Ещё одна поэтесса, вошедшая в золотой фонд авторов "СО", Елена Игнатова, уже почти четверть века проживающая в Израиле, не мыслит себя вне Ленинграда-Петербурга и вне России. А уж она-то, заставшая в молодости пожилую Анну Ахматову, доподлинно знает цену резкому суждению. И в особенности в стихах знает меру сокровенного и заповедного.

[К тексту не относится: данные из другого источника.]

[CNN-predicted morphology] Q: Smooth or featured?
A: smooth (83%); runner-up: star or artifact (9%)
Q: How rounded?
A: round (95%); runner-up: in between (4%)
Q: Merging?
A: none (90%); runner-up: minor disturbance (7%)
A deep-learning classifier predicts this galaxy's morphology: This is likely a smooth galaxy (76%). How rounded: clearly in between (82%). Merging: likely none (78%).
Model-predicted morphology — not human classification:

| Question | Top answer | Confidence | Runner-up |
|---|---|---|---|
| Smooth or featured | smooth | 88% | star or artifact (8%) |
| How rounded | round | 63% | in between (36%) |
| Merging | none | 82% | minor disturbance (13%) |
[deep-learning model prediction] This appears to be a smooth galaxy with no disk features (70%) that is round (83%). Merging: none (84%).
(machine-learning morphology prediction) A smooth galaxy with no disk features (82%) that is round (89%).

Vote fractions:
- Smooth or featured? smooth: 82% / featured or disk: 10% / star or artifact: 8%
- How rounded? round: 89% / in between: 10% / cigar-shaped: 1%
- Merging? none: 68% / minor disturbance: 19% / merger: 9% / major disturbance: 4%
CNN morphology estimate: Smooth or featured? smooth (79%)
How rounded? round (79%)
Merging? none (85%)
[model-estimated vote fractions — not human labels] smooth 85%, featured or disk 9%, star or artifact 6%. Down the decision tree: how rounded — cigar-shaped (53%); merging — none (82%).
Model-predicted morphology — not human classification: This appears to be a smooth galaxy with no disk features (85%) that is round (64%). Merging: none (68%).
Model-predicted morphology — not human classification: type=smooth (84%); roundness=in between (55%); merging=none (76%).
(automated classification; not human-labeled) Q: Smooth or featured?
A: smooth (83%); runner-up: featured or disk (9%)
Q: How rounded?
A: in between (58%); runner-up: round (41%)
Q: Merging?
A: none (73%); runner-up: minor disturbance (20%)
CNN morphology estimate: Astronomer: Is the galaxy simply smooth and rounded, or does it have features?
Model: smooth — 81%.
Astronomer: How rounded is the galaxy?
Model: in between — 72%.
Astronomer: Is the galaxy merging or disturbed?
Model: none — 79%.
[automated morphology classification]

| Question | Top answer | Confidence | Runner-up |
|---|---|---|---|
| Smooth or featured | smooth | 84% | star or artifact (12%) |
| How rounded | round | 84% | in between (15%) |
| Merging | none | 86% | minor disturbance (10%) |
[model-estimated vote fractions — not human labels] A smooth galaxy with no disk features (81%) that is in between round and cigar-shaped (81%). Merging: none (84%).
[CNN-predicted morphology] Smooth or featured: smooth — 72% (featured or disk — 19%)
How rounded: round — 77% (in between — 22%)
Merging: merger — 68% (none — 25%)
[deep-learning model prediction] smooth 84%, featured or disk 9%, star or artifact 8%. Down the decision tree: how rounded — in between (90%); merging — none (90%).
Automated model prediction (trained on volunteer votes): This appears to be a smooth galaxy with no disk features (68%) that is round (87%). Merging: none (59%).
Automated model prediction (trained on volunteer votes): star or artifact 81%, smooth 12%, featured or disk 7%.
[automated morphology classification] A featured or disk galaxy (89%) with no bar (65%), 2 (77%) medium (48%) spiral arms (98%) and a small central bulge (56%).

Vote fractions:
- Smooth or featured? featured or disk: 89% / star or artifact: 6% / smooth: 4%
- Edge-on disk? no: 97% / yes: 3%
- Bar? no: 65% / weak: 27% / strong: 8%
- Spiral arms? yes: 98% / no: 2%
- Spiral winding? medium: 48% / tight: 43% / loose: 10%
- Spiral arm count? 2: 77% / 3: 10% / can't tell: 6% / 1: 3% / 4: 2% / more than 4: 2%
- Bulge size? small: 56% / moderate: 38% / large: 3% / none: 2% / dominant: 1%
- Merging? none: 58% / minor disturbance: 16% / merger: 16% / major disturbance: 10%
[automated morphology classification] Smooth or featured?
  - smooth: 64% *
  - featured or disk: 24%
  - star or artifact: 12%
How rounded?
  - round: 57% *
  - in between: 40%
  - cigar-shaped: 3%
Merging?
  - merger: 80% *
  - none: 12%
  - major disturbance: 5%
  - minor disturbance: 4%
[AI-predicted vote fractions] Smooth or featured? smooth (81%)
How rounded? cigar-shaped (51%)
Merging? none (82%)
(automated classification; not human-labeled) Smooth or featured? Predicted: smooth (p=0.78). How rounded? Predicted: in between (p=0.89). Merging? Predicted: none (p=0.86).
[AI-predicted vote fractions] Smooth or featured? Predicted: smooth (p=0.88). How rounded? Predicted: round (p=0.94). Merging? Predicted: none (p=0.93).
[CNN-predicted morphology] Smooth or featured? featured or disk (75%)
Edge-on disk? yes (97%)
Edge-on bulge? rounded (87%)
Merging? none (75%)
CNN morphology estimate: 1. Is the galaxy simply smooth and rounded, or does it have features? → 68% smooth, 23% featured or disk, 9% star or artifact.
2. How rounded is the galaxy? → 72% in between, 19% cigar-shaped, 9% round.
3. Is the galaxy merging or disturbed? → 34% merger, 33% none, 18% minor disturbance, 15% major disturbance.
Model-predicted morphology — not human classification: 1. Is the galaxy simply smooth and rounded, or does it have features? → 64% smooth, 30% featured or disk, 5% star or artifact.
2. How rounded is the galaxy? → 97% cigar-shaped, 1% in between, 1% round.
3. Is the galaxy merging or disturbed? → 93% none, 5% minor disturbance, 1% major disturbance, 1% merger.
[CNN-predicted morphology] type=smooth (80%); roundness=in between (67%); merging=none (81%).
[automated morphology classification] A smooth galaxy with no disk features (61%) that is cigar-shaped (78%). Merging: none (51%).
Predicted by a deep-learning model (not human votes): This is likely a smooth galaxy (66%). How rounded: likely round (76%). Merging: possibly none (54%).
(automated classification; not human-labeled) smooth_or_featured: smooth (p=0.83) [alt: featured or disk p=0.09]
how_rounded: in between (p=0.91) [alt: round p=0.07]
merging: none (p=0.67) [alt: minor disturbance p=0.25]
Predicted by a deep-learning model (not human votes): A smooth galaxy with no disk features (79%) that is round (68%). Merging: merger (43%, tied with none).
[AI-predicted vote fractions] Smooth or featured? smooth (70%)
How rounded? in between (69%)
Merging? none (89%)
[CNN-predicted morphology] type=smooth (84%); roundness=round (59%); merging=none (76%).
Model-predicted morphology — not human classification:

Прошлое тоже уязвимо, поэт как никто прозревает взаимосвязь времён:
Вы мне ворожите, родные города, -
там созревает жизнь, как семечки,
тверда -
ты - Вязьма сладкая, ты - брошенный
Саратов,
где солнечные дни и пыльные закаты,
где я не поселюсь, наверно, никогда[?]
Для нашего журнала, в особенности для его поэтического раздела, не существует границ. Об этом самым явственным образом свидетельствует получившая "Серебряного Дельвига" антология "Поэты Сибирских огней". Помимо всей России - от Питера до Владивостока, наши авторы обитают повсюду, где русский язык имеет свои обиталища. Одно лишь перечисление даст тому наглядную иллюстрацию: Станислав Минаков, Александр Кабанов, Владимир Алейников (Украина), Андрей Грицман (США), Александр Руденко (Болгария), Даниил Чкония и Лариса Щиголь (Германия), Лидия Григорьева (Лондон), теснейшая связь с Беларусью, выходил даже целиком белорусский номер. Но вера и верность Слову и Отечеству вкупе с талантом остаются нашим главным требованием, не иначе.
Взятую когда-то для прокорма,
нам тысячелетие спустя
языки стихающего шторма
возвращают гальку, шелестя, -
писал Юрий Кублановский.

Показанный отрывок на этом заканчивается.